Płot z płyt betonowych wysoki na 3 metry

Schron, stan wojenny i PGR
Schron jest ukryty pod budynkiem, który pełni jednocześnie funkcję wartowni i stacji czerpania i uzdatniania wody. Doskonale maskuje on wejście do schronu, który miał przetrwać wybuch jądrowy.


Pod budynkiem, 8 metrów pod ziemią, znajduje się schron

Prace przy budowie rozpoczęto w 1982 roku. Zastanawiające jest, że w tym czasie, gdy w Polsce trwa stan wojenny, gospodarka jest niewydolna, trwa zapaść ekonomiczna, a na półkach sklepowych stoi tylko ocet, wojsko buduje w ogromnej tajemnicy obiekt militarny specjalnego przeznaczenia pod pozorem budowy ujęcia wody pitnej dla pobliskiego PGR-u.
Przeznaczone na to siły i środki musiały być ogromne. Świadczy o tym zakres prac (kubatura schronu to 14 985 m3) oraz fakt całkowitego ukończenia  obiektu i jego dalszego funkcjonowania. Dodatkowo utrzymanie obiektu w gotowości bojowej wiązało się również ze znacznymi kosztami.

Przeznaczenie tajnego obiektu 86092
Jego funkcja nie jest do końca jasna, a dostęp do wiadomości na ten temat, ze względu na obowiązująca poufność, jest ograniczony. Jednak na podstawie wyposażenia pomieszczeń, sprzętu technicznego znajdującego się w wewnątrz obiektu, stacjonujących na terenie obiektu jednostek, pozostałości w terenie, a w szczególności relacji osób z obiektem związanych, można z całą pewnością określić, że obiekt pełnił funkcję zapasowego Radiowego Centrum Nadawczego (RCN) i wchodził w skład 2 Korpusu Obrony Przeciwlotniczej.

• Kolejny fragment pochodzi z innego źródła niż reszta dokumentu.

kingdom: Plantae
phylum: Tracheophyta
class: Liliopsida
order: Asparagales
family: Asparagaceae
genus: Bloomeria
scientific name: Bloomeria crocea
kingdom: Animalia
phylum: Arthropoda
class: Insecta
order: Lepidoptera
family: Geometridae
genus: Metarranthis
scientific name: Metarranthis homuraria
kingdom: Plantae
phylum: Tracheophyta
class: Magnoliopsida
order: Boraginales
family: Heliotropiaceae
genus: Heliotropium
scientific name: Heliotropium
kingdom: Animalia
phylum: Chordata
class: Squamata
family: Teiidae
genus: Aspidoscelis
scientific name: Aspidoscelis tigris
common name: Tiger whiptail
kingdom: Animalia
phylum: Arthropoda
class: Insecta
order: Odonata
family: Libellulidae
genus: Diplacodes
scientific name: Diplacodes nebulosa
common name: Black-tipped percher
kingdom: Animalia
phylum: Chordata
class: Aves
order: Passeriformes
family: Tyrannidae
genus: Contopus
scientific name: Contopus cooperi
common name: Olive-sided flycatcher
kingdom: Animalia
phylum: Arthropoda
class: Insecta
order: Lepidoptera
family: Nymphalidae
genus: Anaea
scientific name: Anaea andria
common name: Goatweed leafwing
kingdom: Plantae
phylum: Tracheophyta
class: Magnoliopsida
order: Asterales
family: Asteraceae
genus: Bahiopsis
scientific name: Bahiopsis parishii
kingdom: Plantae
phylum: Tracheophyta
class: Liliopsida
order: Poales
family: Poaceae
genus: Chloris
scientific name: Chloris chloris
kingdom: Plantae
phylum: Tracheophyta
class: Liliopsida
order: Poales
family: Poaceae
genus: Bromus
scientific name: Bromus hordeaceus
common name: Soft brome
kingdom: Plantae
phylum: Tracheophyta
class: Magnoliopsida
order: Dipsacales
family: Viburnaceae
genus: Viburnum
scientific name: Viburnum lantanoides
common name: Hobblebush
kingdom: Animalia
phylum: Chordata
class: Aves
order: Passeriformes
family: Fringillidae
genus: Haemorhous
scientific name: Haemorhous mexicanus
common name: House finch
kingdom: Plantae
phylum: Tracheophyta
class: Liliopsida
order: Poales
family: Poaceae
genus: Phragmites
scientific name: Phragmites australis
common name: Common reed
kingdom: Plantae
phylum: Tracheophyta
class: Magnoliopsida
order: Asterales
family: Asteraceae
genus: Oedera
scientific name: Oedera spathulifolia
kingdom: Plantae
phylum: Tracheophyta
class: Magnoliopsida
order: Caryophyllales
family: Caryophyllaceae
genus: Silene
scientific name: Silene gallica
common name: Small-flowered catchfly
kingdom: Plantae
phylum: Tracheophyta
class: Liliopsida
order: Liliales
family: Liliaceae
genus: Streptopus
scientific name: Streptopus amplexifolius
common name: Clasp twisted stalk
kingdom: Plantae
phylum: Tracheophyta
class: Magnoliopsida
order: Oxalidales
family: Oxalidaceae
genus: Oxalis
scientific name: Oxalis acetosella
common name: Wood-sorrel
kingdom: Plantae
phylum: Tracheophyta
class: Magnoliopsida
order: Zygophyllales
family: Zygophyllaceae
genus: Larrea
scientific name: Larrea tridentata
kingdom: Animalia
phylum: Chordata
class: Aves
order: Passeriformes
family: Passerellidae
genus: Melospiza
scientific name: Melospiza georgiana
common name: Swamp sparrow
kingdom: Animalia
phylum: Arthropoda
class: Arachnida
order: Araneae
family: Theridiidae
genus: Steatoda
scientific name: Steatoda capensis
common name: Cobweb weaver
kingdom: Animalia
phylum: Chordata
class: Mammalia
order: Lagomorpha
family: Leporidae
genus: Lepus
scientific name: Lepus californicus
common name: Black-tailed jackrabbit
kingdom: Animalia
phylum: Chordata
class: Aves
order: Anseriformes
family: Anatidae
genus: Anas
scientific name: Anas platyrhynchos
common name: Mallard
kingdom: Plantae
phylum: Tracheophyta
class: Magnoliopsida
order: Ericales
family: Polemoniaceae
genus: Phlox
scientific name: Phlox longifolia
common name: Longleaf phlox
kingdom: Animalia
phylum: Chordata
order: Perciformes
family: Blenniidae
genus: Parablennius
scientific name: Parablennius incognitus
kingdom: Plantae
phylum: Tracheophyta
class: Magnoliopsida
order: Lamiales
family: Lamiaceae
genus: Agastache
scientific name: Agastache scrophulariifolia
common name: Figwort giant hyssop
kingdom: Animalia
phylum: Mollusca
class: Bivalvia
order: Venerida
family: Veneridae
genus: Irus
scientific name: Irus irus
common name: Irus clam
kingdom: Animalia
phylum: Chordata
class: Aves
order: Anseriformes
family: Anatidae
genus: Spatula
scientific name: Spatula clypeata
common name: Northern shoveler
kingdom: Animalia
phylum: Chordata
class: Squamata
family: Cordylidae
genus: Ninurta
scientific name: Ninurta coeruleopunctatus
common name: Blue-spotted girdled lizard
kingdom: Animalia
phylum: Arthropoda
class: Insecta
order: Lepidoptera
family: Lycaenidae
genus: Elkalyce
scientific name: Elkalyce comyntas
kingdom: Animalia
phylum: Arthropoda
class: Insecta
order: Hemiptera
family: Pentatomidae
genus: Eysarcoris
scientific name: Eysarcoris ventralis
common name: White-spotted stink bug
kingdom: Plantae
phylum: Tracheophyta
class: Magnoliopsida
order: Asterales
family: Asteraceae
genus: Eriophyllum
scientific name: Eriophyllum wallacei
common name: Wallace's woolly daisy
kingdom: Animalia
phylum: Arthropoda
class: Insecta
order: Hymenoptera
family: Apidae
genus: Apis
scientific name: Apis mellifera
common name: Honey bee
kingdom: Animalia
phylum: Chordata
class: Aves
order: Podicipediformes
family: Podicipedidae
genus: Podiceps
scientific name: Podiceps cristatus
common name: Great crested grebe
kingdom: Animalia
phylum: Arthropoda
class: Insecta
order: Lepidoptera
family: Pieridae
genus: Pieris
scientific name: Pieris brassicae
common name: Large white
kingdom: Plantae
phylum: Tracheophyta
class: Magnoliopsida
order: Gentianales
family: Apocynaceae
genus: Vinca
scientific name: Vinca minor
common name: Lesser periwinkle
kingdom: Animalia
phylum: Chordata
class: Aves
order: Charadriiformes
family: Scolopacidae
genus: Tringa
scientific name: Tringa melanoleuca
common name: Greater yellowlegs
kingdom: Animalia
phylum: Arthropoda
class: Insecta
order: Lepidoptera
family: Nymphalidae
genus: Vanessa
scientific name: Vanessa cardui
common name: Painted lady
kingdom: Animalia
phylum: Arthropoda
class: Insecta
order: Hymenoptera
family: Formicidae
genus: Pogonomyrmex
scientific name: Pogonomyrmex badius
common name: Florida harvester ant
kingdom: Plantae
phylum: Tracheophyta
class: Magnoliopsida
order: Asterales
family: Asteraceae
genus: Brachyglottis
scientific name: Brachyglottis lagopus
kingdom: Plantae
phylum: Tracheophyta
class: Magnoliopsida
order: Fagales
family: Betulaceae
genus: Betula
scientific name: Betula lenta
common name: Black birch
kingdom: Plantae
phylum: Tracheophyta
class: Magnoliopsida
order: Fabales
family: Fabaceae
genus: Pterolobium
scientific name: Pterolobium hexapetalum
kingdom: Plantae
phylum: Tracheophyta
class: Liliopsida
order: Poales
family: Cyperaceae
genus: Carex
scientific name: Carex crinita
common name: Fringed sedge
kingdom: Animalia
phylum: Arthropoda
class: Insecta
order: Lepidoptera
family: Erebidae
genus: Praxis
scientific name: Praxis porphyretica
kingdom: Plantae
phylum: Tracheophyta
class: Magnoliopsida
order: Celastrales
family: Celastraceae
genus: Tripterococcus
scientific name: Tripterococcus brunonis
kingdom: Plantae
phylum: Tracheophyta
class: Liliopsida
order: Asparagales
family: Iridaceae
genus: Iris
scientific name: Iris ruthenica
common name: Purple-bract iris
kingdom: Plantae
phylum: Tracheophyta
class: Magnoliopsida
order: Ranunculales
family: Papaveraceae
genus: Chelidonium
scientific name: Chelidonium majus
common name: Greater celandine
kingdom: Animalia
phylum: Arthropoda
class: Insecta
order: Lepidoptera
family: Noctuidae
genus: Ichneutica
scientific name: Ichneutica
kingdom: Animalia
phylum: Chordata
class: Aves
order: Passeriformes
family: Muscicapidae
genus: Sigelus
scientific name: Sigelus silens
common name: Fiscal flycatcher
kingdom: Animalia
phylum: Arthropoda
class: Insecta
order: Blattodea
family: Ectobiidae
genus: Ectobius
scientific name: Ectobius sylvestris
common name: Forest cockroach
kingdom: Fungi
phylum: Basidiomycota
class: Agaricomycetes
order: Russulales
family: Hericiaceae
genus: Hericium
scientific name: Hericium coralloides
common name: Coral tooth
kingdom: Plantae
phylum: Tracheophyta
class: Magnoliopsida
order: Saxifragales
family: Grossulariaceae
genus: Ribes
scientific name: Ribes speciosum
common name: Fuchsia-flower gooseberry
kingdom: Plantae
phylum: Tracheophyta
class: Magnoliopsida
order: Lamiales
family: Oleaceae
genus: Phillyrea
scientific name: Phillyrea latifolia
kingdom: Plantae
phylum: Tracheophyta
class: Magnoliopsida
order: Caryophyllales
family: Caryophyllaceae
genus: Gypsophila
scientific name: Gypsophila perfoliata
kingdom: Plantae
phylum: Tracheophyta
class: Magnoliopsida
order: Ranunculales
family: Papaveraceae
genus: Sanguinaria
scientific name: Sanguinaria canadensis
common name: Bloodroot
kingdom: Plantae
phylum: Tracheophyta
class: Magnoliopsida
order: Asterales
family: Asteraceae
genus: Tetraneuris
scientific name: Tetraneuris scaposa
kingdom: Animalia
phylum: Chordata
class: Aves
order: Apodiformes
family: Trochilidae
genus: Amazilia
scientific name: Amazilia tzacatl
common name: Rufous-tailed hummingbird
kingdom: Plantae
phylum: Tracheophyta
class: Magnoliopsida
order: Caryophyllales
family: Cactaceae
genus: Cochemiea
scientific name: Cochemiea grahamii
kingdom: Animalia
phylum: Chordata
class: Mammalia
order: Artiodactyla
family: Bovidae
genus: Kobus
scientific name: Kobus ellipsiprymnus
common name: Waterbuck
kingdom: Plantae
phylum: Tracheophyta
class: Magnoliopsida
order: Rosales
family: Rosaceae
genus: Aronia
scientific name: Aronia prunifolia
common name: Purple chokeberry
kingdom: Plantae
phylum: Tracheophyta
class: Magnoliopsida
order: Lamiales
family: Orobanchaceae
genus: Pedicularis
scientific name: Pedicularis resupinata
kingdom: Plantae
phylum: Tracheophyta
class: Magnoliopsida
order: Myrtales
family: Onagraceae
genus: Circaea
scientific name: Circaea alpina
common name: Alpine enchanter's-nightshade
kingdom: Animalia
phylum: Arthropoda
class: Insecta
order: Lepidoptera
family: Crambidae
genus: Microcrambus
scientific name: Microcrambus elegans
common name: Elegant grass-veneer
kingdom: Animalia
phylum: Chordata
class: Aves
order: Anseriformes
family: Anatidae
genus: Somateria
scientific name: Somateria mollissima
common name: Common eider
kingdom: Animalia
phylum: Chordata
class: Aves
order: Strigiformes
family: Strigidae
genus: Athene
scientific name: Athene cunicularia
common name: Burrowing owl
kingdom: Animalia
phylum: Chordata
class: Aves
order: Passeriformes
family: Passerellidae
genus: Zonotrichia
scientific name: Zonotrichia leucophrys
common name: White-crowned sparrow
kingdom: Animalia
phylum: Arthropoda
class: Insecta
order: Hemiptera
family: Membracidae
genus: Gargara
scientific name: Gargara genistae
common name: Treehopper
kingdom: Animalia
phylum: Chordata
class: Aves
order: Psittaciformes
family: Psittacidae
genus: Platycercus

Klatka schodowa, zejście do schronu

W naszym regionie wybudowano również podobny obiekt, który miał pełnić funkcję, tym razem, Radiowego Centrum Odbiorczego (RCO). Oba obiekty miały pełnić łącznie funkcję zapasowo-nadawczą na wypadek zniszczenia w czasie działań wojennych głównego obiektu. Niestety są to w sporej części przypuszczenia, których weryfikacja jest trudna.

Układ Warszawski i schron
W czasach funkcjonowania Układu Warszawskiego, zgodnie z obowiązującą doktryną wojenną, Związek Radziecki oczekiwał od swoich sojuszników, aby realizowali zobowiązania militarne. Dlatego poszczególne kraje budowały zapasowe centra nadawcze i odbiorcze na wypadek zniszczenia głównych centrów w czasie wojny. To tłumaczy budowanie obiektu w Krąpiewie w czasie stanu wojennego. Podobnych, zapasowych centrów nadawczych i odbiorczych na terenie Polski jest więcej.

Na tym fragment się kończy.